INSTRUCTIONS TO FOLLOW: Set every entry down again precisely.

Plain-text document sources:
******

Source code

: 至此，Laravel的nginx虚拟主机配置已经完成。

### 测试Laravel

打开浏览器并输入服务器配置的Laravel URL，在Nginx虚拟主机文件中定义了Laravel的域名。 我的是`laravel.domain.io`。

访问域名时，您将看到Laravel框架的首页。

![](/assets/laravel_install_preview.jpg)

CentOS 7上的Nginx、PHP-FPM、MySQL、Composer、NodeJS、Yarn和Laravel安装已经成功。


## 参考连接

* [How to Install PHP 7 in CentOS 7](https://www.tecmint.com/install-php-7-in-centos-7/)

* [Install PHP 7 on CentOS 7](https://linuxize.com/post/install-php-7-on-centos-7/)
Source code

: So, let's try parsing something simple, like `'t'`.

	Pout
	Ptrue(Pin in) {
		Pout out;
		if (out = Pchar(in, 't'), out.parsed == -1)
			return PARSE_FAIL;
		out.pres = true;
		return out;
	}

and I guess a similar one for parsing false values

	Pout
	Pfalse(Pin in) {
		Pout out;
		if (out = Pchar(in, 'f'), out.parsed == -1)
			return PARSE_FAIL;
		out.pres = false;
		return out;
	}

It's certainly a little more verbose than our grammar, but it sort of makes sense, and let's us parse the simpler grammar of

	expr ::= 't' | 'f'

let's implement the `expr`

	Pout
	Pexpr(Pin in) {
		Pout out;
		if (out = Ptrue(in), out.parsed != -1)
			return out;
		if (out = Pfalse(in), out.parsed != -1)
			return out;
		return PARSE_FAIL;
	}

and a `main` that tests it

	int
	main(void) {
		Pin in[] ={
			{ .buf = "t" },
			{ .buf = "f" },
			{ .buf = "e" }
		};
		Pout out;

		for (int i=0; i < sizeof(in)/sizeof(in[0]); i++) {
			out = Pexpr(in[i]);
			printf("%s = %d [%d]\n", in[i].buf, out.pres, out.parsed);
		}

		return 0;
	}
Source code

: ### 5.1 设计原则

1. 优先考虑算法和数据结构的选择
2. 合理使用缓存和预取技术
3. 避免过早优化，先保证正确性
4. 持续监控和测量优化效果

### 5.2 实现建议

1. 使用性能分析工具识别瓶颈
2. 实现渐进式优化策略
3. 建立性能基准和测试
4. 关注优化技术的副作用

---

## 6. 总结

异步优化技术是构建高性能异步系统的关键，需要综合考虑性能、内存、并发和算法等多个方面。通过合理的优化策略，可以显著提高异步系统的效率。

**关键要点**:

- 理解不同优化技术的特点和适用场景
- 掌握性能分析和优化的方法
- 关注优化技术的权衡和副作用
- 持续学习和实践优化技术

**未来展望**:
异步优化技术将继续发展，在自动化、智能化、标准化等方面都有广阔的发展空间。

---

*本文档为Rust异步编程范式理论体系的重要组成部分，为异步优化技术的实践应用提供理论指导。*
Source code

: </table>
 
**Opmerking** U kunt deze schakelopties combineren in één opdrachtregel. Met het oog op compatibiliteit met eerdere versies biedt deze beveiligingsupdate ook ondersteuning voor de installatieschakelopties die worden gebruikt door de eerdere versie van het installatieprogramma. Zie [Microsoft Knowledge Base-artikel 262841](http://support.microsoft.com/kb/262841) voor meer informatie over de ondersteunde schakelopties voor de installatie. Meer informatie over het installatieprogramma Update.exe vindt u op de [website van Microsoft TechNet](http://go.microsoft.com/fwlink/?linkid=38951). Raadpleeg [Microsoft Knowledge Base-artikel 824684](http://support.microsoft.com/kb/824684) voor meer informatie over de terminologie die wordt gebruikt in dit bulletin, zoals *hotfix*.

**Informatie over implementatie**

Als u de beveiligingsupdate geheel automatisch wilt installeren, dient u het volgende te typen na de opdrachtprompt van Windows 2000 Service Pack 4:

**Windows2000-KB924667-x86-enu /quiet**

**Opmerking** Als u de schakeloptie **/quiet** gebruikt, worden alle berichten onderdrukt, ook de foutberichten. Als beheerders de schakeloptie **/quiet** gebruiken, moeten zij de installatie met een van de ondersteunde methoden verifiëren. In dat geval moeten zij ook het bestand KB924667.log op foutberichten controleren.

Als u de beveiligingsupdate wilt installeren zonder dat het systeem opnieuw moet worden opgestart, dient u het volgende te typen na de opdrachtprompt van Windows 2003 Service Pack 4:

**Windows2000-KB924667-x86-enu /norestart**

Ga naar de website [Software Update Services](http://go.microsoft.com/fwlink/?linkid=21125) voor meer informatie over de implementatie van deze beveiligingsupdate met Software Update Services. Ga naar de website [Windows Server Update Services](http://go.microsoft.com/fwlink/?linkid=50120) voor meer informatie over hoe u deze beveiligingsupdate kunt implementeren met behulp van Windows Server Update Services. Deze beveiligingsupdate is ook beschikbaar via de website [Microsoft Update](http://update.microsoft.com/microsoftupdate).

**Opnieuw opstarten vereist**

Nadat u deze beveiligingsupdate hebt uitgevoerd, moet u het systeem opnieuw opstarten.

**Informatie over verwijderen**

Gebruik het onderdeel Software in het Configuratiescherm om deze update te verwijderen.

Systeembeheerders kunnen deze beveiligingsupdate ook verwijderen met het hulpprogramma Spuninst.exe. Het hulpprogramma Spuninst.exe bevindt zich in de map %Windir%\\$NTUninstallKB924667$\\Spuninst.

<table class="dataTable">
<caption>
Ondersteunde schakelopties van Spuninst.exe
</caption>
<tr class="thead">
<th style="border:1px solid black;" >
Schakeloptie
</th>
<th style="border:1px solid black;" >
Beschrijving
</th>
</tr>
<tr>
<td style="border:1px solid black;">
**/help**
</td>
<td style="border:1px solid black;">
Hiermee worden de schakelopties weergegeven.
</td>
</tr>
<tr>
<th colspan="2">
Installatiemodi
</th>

******

EXPECTED OUTPUT:
Source code

: 至此，Laravel的nginx虚拟主机配置已经完成。

### 测试Laravel

打开浏览器并输入服务器配置的Laravel URL，在Nginx虚拟主机文件中定义了Laravel的域名。 我的是`laravel.domain.io`。

访问域名时，您将看到Laravel框架的首页。

![](/assets/laravel_install_preview.jpg)

CentOS 7上的Nginx、PHP-FPM、MySQL、Composer、NodeJS、Yarn和Laravel安装已经成功。


## 参考连接

* [How to Install PHP 7 in CentOS 7](https://www.tecmint.com/install-php-7-in-centos-7/)

* [Install PHP 7 on CentOS 7](https://linuxize.com/post/install-php-7-on-centos-7/)
Source code

: So, let's try parsing something simple, like `'t'`.

	Pout
	Ptrue(Pin in) {
		Pout out;
		if (out = Pchar(in, 't'), out.parsed == -1)
			return PARSE_FAIL;
		out.pres = true;
		return out;
	}

and I guess a similar one for parsing false values

	Pout
	Pfalse(Pin in) {
		Pout out;
		if (out = Pchar(in, 'f'), out.parsed == -1)
			return PARSE_FAIL;
		out.pres = false;
		return out;
	}

It's certainly a little more verbose than our grammar, but it sort of makes sense, and let's us parse the simpler grammar of

	expr ::= 't' | 'f'

let's implement the `expr`

	Pout
	Pexpr(Pin in) {
		Pout out;
		if (out = Ptrue(in), out.parsed != -1)
			return out;
		if (out = Pfalse(in), out.parsed != -1)
			return out;
		return PARSE_FAIL;
	}

and a `main` that tests it

	int
	main(void) {
		Pin in[] ={
			{ .buf = "t" },
			{ .buf = "f" },
			{ .buf = "e" }
		};
		Pout out;

		for (int i=0; i < sizeof(in)/sizeof(in[0]); i++) {
			out = Pexpr(in[i]);
			printf("%s = %d [%d]\n", in[i].buf, out.pres, out.parsed);
		}

		return 0;
	}
Source code

: ### 5.1 设计原则

1. 优先考虑算法和数据结构的选择
2. 合理使用缓存和预取技术
3. 避免过早优化，先保证正确性
4. 持续监控和测量优化效果

### 5.2 实现建议

1. 使用性能分析工具识别瓶颈
2. 实现渐进式优化策略
3. 建立性能基准和测试
4. 关注优化技术的副作用

---

## 6. 总结

异步优化技术是构建高性能异步系统的关键，需要综合考虑性能、内存、并发和算法等多个方面。通过合理的优化策略，可以显著提高异步系统的效率。

**关键要点**:

- 理解不同优化技术的特点和适用场景
- 掌握性能分析和优化的方法
- 关注优化技术的权衡和副作用
- 持续学习和实践优化技术

**未来展望**:
异步优化技术将继续发展，在自动化、智能化、标准化等方面都有广阔的发展空间。

---

*本文档为Rust异步编程范式理论体系的重要组成部分，为异步优化技术的实践应用提供理论指导。*
Source code

: </table>
 
**Opmerking** U kunt deze schakelopties combineren in één opdrachtregel. Met het oog op compatibiliteit met eerdere versies biedt deze beveiligingsupdate ook ondersteuning voor de installatieschakelopties die worden gebruikt door de eerdere versie van het installatieprogramma. Zie [Microsoft Knowledge Base-artikel 262841](http://support.microsoft.com/kb/262841) voor meer informatie over de ondersteunde schakelopties voor de installatie. Meer informatie over het installatieprogramma Update.exe vindt u op de [website van Microsoft TechNet](http://go.microsoft.com/fwlink/?linkid=38951). Raadpleeg [Microsoft Knowledge Base-artikel 824684](http://support.microsoft.com/kb/824684) voor meer informatie over de terminologie die wordt gebruikt in dit bulletin, zoals *hotfix*.

**Informatie over implementatie**

Als u de beveiligingsupdate geheel automatisch wilt installeren, dient u het volgende te typen na de opdrachtprompt van Windows 2000 Service Pack 4:

**Windows2000-KB924667-x86-enu /quiet**

**Opmerking** Als u de schakeloptie **/quiet** gebruikt, worden alle berichten onderdrukt, ook de foutberichten. Als beheerders de schakeloptie **/quiet** gebruiken, moeten zij de installatie met een van de ondersteunde methoden verifiëren. In dat geval moeten zij ook het bestand KB924667.log op foutberichten controleren.

Als u de beveiligingsupdate wilt installeren zonder dat het systeem opnieuw moet worden opgestart, dient u het volgende te typen na de opdrachtprompt van Windows 2003 Service Pack 4:

**Windows2000-KB924667-x86-enu /norestart**

Ga naar de website [Software Update Services](http://go.microsoft.com/fwlink/?linkid=21125) voor meer informatie over de implementatie van deze beveiligingsupdate met Software Update Services. Ga naar de website [Windows Server Update Services](http://go.microsoft.com/fwlink/?linkid=50120) voor meer informatie over hoe u deze beveiligingsupdate kunt implementeren met behulp van Windows Server Update Services. Deze beveiligingsupdate is ook beschikbaar via de website [Microsoft Update](http://update.microsoft.com/microsoftupdate).

**Opnieuw opstarten vereist**

Nadat u deze beveiligingsupdate hebt uitgevoerd, moet u het systeem opnieuw opstarten.

**Informatie over verwijderen**

Gebruik het onderdeel Software in het Configuratiescherm om deze update te verwijderen.

Systeembeheerders kunnen deze beveiligingsupdate ook verwijderen met het hulpprogramma Spuninst.exe. Het hulpprogramma Spuninst.exe bevindt zich in de map %Windir%\\$NTUninstallKB924667$\\Spuninst.

<table class="dataTable">
<caption>
Ondersteunde schakelopties van Spuninst.exe
</caption>
<tr class="thead">
<th style="border:1px solid black;" >
Schakeloptie
</th>
<th style="border:1px solid black;" >
Beschrijving
</th>
</tr>
<tr>
<td style="border:1px solid black;">
**/help**
</td>
<td style="border:1px solid black;">
Hiermee worden de schakelopties weergegeven.
</td>
</tr>
<tr>
<th colspan="2">
Installatiemodi
</th>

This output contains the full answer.